Dataset items:
★ ★ ★

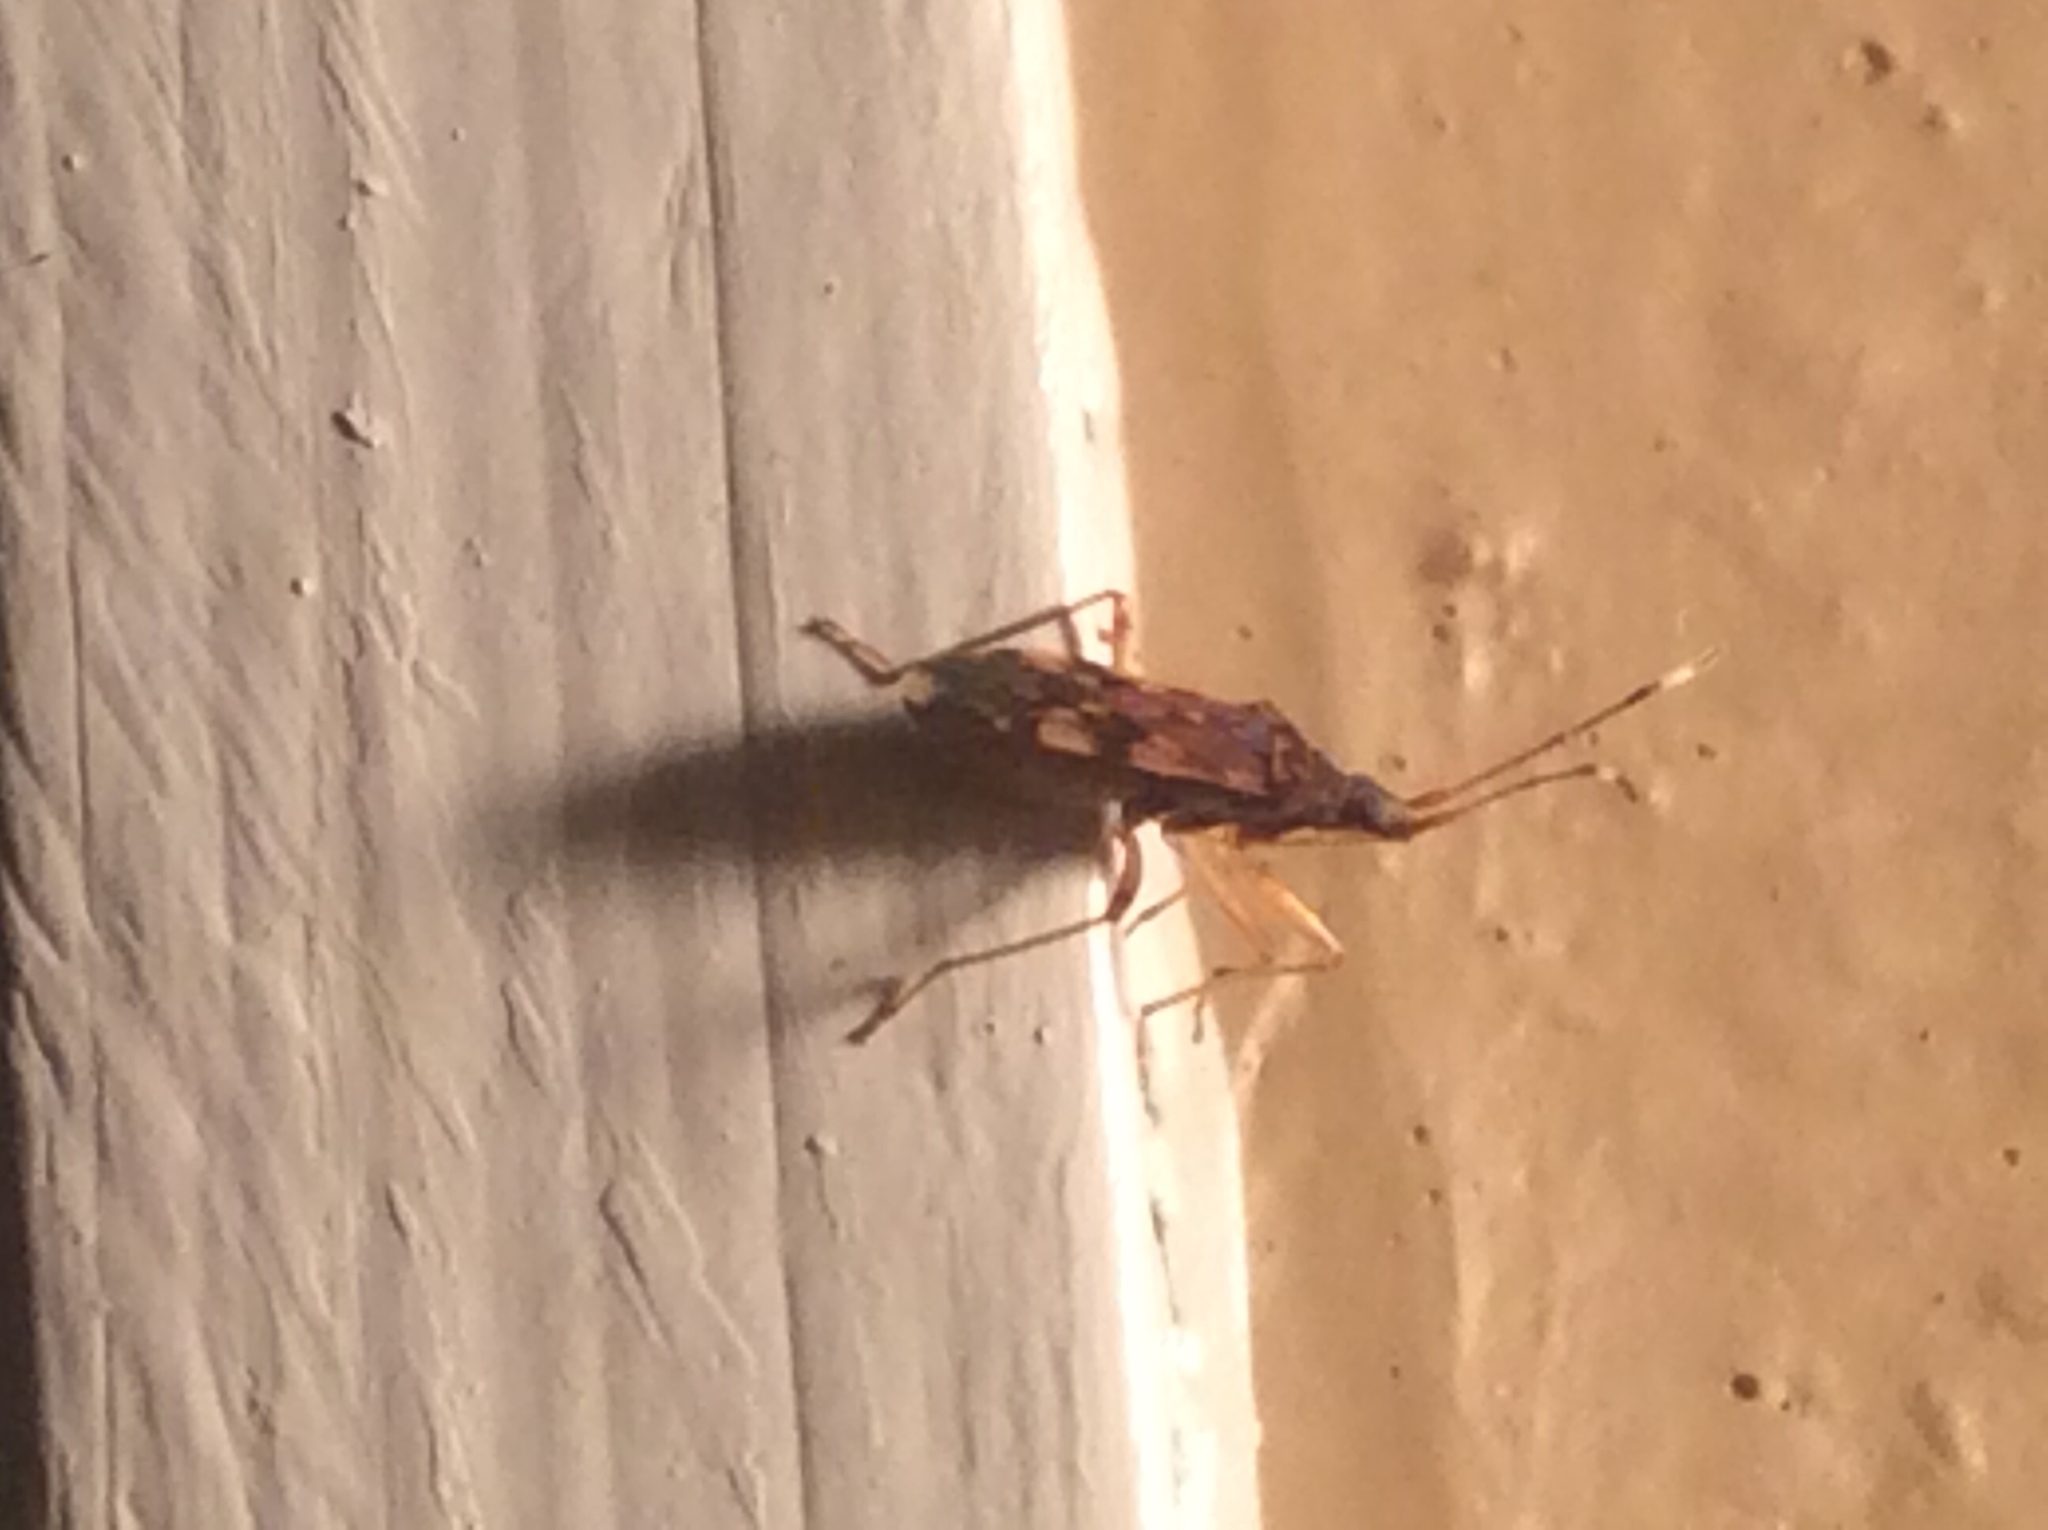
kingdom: Animalia
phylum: Arthropoda
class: Insecta
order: Hemiptera
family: Rhyparochromidae
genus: Ozophora
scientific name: Ozophora picturata
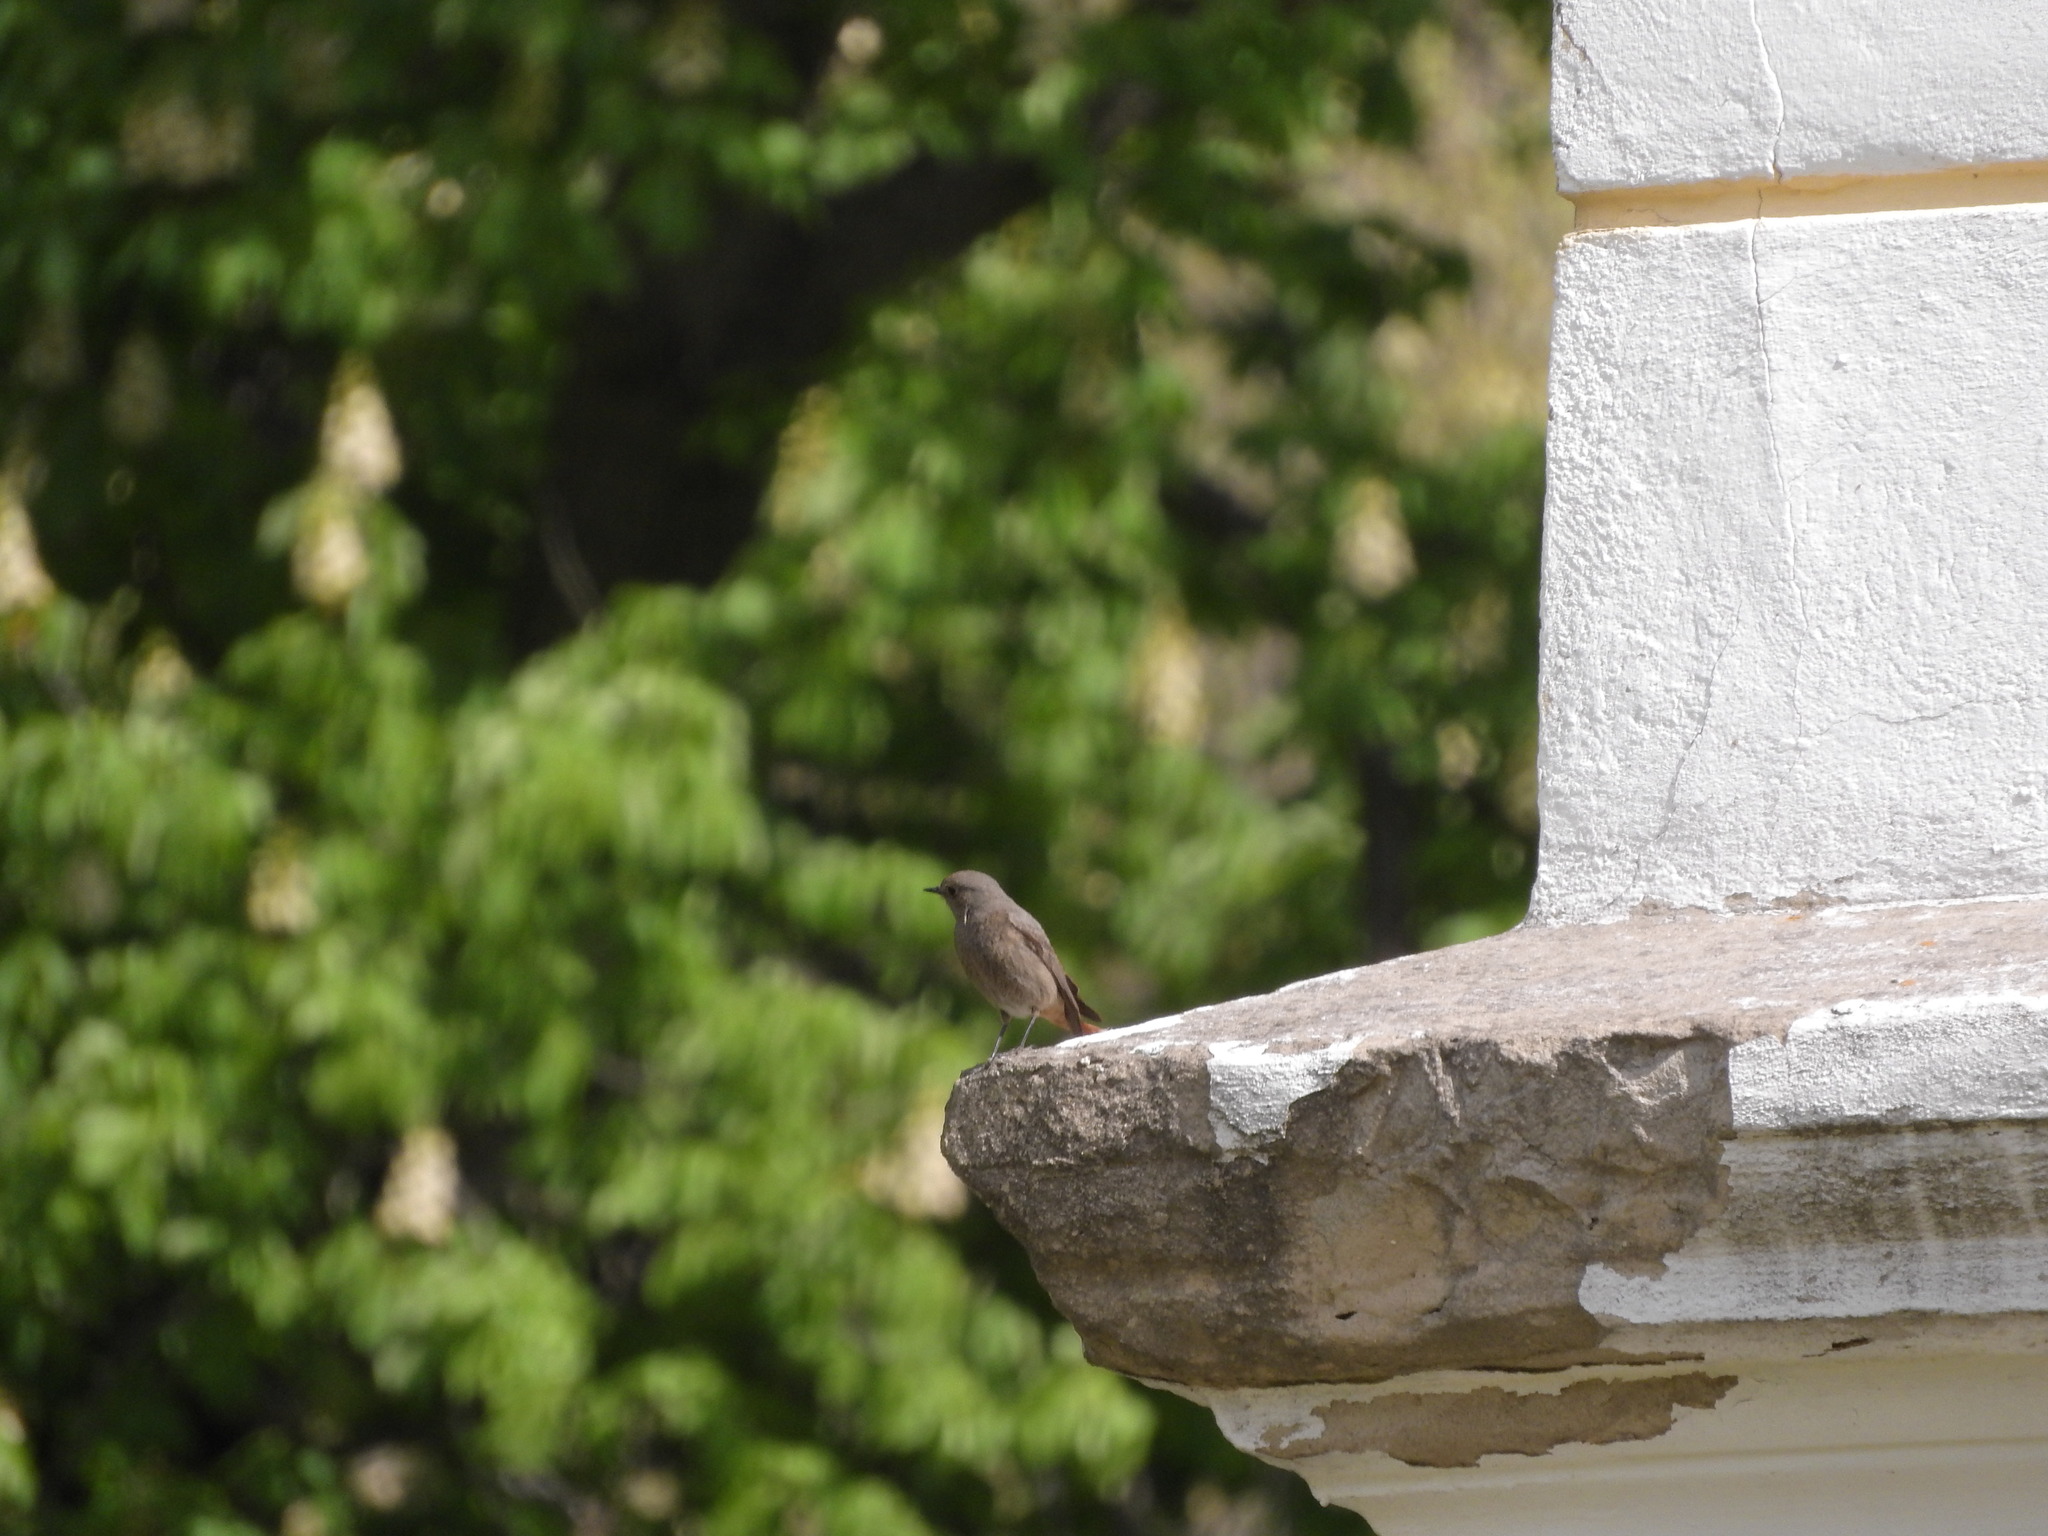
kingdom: Animalia
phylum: Chordata
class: Aves
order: Passeriformes
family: Muscicapidae
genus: Phoenicurus
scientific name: Phoenicurus ochruros
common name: Black redstart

★ ★ ★

DO THIS.
Rename "scientific name" to "binomial name" everywhere in the data above, and write out all of its lines again with nothing else changed. Leave the pictures out.

REPLY TO THE EXERCISE.
kingdom: Animalia
phylum: Arthropoda
class: Insecta
order: Hemiptera
family: Rhyparochromidae
genus: Ozophora
binomial name: Ozophora picturata
kingdom: Animalia
phylum: Chordata
class: Aves
order: Passeriformes
family: Muscicapidae
genus: Phoenicurus
binomial name: Phoenicurus ochruros
common name: Black redstart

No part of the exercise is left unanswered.